3 Replies Latest reply on Feb 6, 2014 9:18 AM by jaidotsh

    Bolt performance questionable

    Meteorhead

      Hello!

       

      I thought I'd give Bolt a spin and see how neat it looks in code, and how it performs. My findings about it's elegance in code is satisfactory, there are some nice feautres, although the use of macro magic always gives me the creeps, yet I know that some things are easiest to achieve by using them.

       

      I ran the MonteCarloPI sample both racing my Mobility HD5870 vs my Core-i5 430, and the GPU is only marginally faster than the STL implementation. Using TBB and running the MultiCoreCpu backend is even more disappointing. Here are my results:

       

      C:\Kellekek\TBB\bin\intel64\vc11>"C:\Users\MátéFerenc\Documents\AMD APP\samples\bolt\bin\x86_64\MonteCarloPI_TBB.exe" --
      timing --samples 1000000 --iterations 10 --device MultiCoreCpu
      **********************************************
      MonteCarloPI using BOLT
      **********************************************


      Running in multi-core cpu mode(TBB)
      Completed setup() of MonteCarloPI sample
      Completed Warm up run of Bolt code
      Executing MonteCarloPI sample over 10 iteration(s).

       

       

      Completed Run() of MonteCarloPI sample

      1. Bolt implementation using transform() and reduce()

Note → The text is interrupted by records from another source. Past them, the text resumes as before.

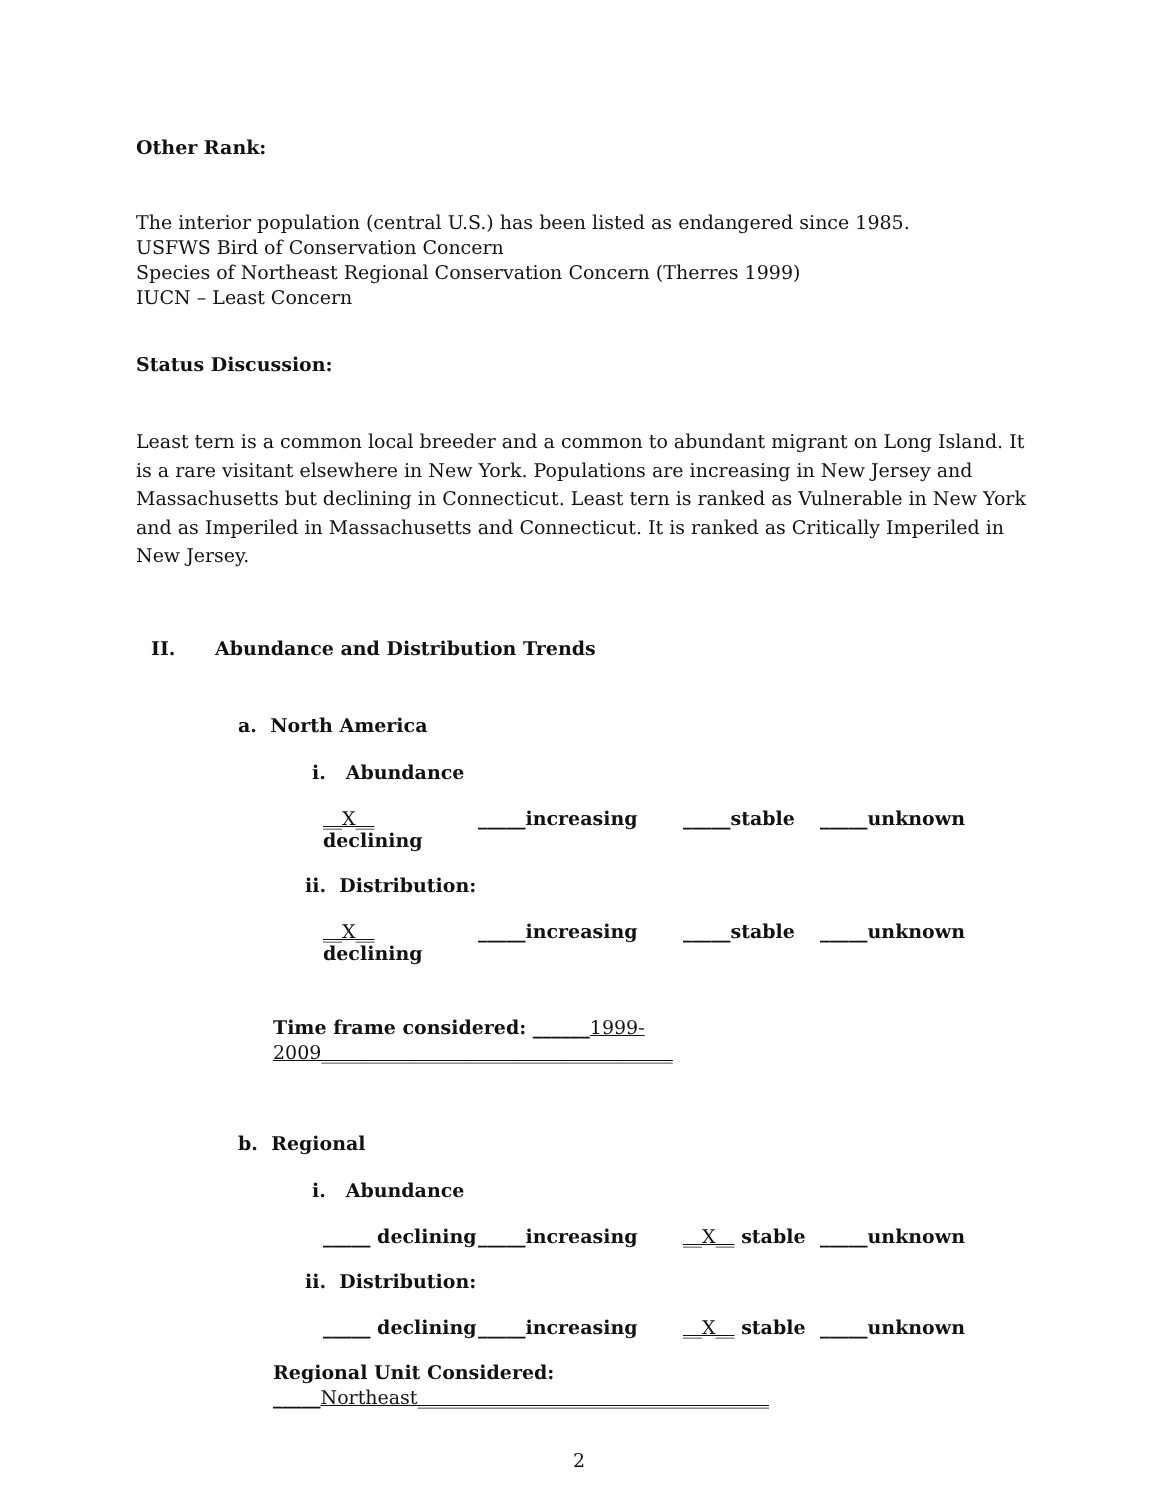Other Rank:
The interior population (central U.S.) has been listed as endangered since 1985.
USFWS Bird of Conservation Concern
Species of Northeast Regional Conservation Concern (Therres 1999)
IUCN – Least Concern
Status Discussion:
Least tern is a common local breeder and a common to abundant migrant on Long Island. It is a rare visitant elsewhere in New York. Populations are increasing in New Jersey and Massachusetts but declining in Connecticut. Least tern is ranked as Vulnerable in New York and as Imperiled in Massachusetts and Connecticut. It is ranked as Critically Imperiled in New Jersey.
II. Abundance and Distribution Trends
a. North America
i. Abundance
__X__ declining _____increasing _____stable _____unknown
ii. Distribution:
__X__ declining _____increasing _____stable _____unknown
Time frame considered: ______1999-2009_____________________________________
b. Regional
i. Abundance
_____ declining _____increasing __X__ stable _____unknown
ii. Distribution:
_____ declining _____increasing __X__ stable _____unknown
Regional Unit Considered: _____Northeast_____________________________________
2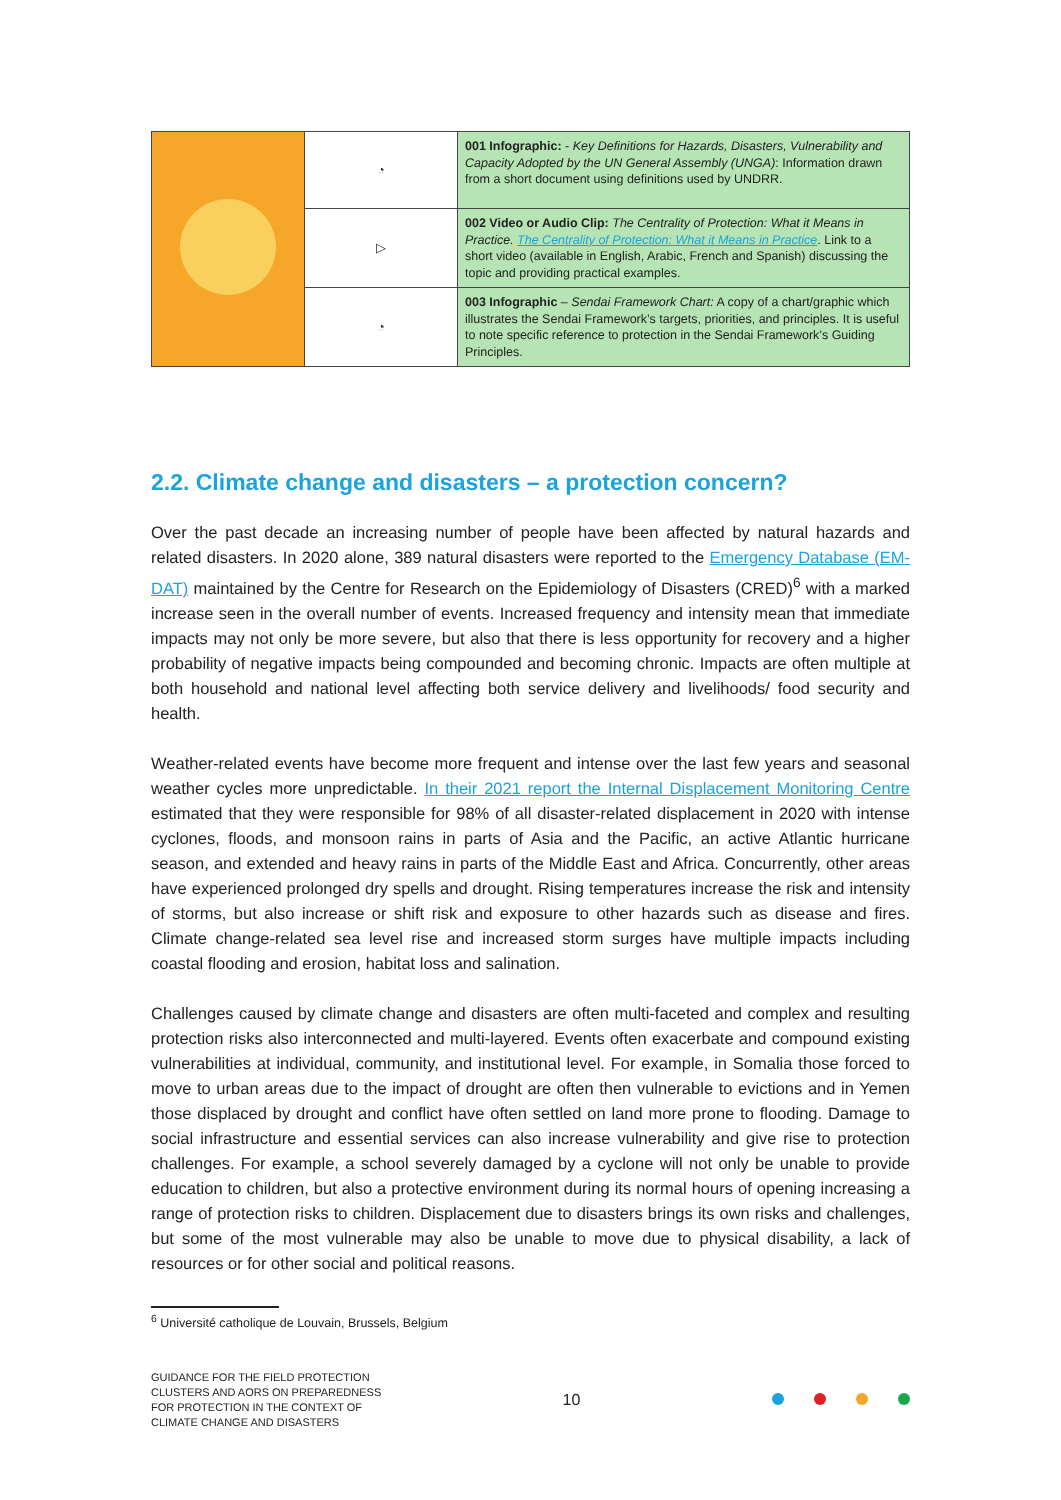| | ◔ | 001 Infographic: - Key Definitions for Hazards, Disasters, Vulnerability and Capacity Adopted by the UN General Assembly (UNGA) : Information drawn from a short document using definitions used by UNDRR. |
| | ▷ | 002 Video or Audio Clip: The Centrality of Protection: What it Means in Practice. The Centrality of Protection: What it Means in Practice . Link to a short video (available in English, Arabic, French and Spanish) discussing the topic and providing practical examples. |
| | ◔ | 003 Infographic – Sendai Framework Chart: A copy of a chart/graphic which illustrates the Sendai Framework’s targets, priorities, and principles. It is useful to note specific reference to protection in the Sendai Framework’s Guiding Principles. |
2.2. Climate change and disasters – a protection concern?
Over the past decade an increasing number of people have been affected by natural hazards and related disasters. In 2020 alone, 389 natural disasters were reported to the Emergency Database (EM-DAT) maintained by the Centre for Research on the Epidemiology of Disasters (CRED)<sup>6</sup> with a marked increase seen in the overall number of events. Increased frequency and intensity mean that immediate impacts may not only be more severe, but also that there is less opportunity for recovery and a higher probability of negative impacts being compounded and becoming chronic. Impacts are often multiple at both household and national level affecting both service delivery and livelihoods/ food security and health.
Weather-related events have become more frequent and intense over the last few years and seasonal weather cycles more unpredictable. In their 2021 report the Internal Displacement Monitoring Centre estimated that they were responsible for 98% of all disaster-related displacement in 2020 with intense cyclones, floods, and monsoon rains in parts of Asia and the Pacific, an active Atlantic hurricane season, and extended and heavy rains in parts of the Middle East and Africa. Concurrently, other areas have experienced prolonged dry spells and drought. Rising temperatures increase the risk and intensity of storms, but also increase or shift risk and exposure to other hazards such as disease and fires. Climate change-related sea level rise and increased storm surges have multiple impacts including coastal flooding and erosion, habitat loss and salination.
Challenges caused by climate change and disasters are often multi-faceted and complex and resulting protection risks also interconnected and multi-layered. Events often exacerbate and compound existing vulnerabilities at individual, community, and institutional level. For example, in Somalia those forced to move to urban areas due to the impact of drought are often then vulnerable to evictions and in Yemen those displaced by drought and conflict have often settled on land more prone to flooding. Damage to social infrastructure and essential services can also increase vulnerability and give rise to protection challenges. For example, a school severely damaged by a cyclone will not only be unable to provide education to children, but also a protective environment during its normal hours of opening increasing a range of protection risks to children. Displacement due to disasters brings its own risks and challenges, but some of the most vulnerable may also be unable to move due to physical disability, a lack of resources or for other social and political reasons.
<sup>6</sup> Université catholique de Louvain, Brussels, Belgium
GUIDANCE FOR THE FIELD PROTECTION CLUSTERS AND AORS ON PREPAREDNESS FOR PROTECTION IN THE CONTEXT OF CLIMATE CHANGE AND DISASTERS
10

      | Points  | Avg. Time(sec) | Points/sec |
      |---------|----------------|------------|
      | 1000000 | 2.24038        | 446353     |


      2. Bolt implementation using fused transform_reduce()

      | Points  | Avg. Time(sec) | Points/sec |
      |---------|----------------|------------|
      | 1000000 | 2.22865        | 448703     |


      3. Bolt implementation using count_if()

      | Points  | Avg. Time(sec) | Points/sec |
      |---------|----------------|------------|
      | 1000000 | 2.22959        | 448514     |


      4. STL implementation using transform() and reduce()

      | Points  | Avg. Time(sec) | Points/sec   |
      |---------|----------------|--------------|
      | 1000000 | 0.0107181      | 9.33002e+007 |


      5. STL implementation using count_if()

      | Points  | Avg. Time(sec) | Points/sec   |
      |---------|----------------|--------------|
      | 1000000 | 0.015485       | 6.45786e+007 |

       

      My question is: is there something wrong with the generated kernel? Does this sample really favor the CPU this much? How can the STL implementation clearly using 25% of the resources (2-core, 4 thread CPU), TBB using the CPU 100% is 100 times slower, while the GPU is roughly 10% faster than the STL implementation.

       

      I understand that VS2013 has an incredible auto-vectorizer and parallelizer, but this does not seem to make use of it, (otherwise the STL implementation would use 100% CPU as well), not to mention that TBB being slower than STL is yet again funny. Is Bolt really this screwed?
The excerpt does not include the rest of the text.